═════ Exercise materials

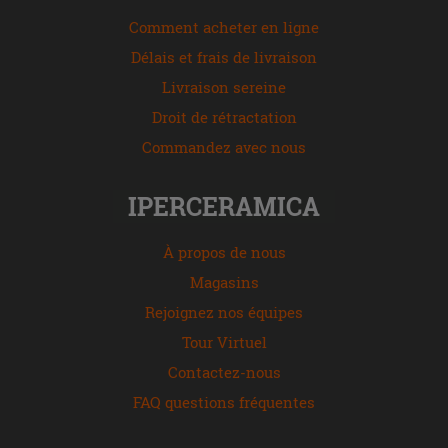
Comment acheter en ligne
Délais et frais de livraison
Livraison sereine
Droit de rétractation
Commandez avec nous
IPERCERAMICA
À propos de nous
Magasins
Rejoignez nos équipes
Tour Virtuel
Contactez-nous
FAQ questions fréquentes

══════════
═════ Exercise materials

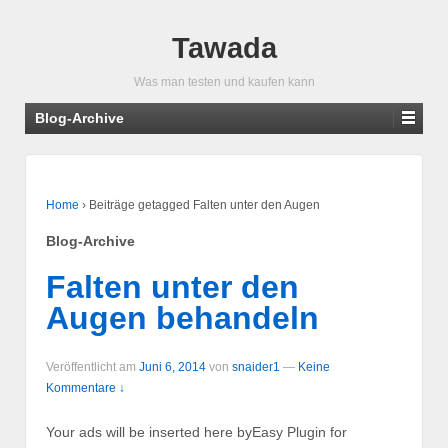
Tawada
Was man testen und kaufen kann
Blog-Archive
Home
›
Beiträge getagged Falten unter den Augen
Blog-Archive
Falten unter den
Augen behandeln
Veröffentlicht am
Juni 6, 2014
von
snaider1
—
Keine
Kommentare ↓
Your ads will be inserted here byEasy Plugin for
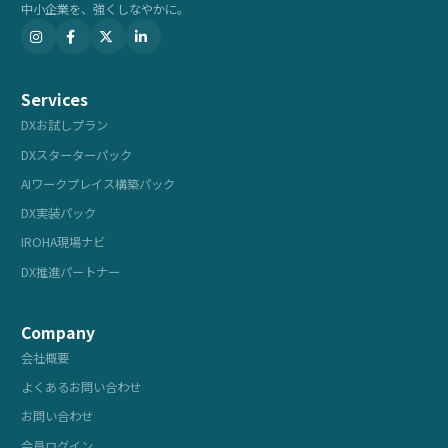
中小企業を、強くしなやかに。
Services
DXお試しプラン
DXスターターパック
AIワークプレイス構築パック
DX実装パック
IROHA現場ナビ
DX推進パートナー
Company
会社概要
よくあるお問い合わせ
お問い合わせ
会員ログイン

══════════

### Directive
Above this task is a listing. Restate, word for word and with nothing added, the lines from the one with "Rejoignez nos équipes" through the one with "FAQ questions fréquentes".

### Answer box
Rejoignez nos équipes
Tour Virtuel
Contactez-nous
FAQ questions fréquentes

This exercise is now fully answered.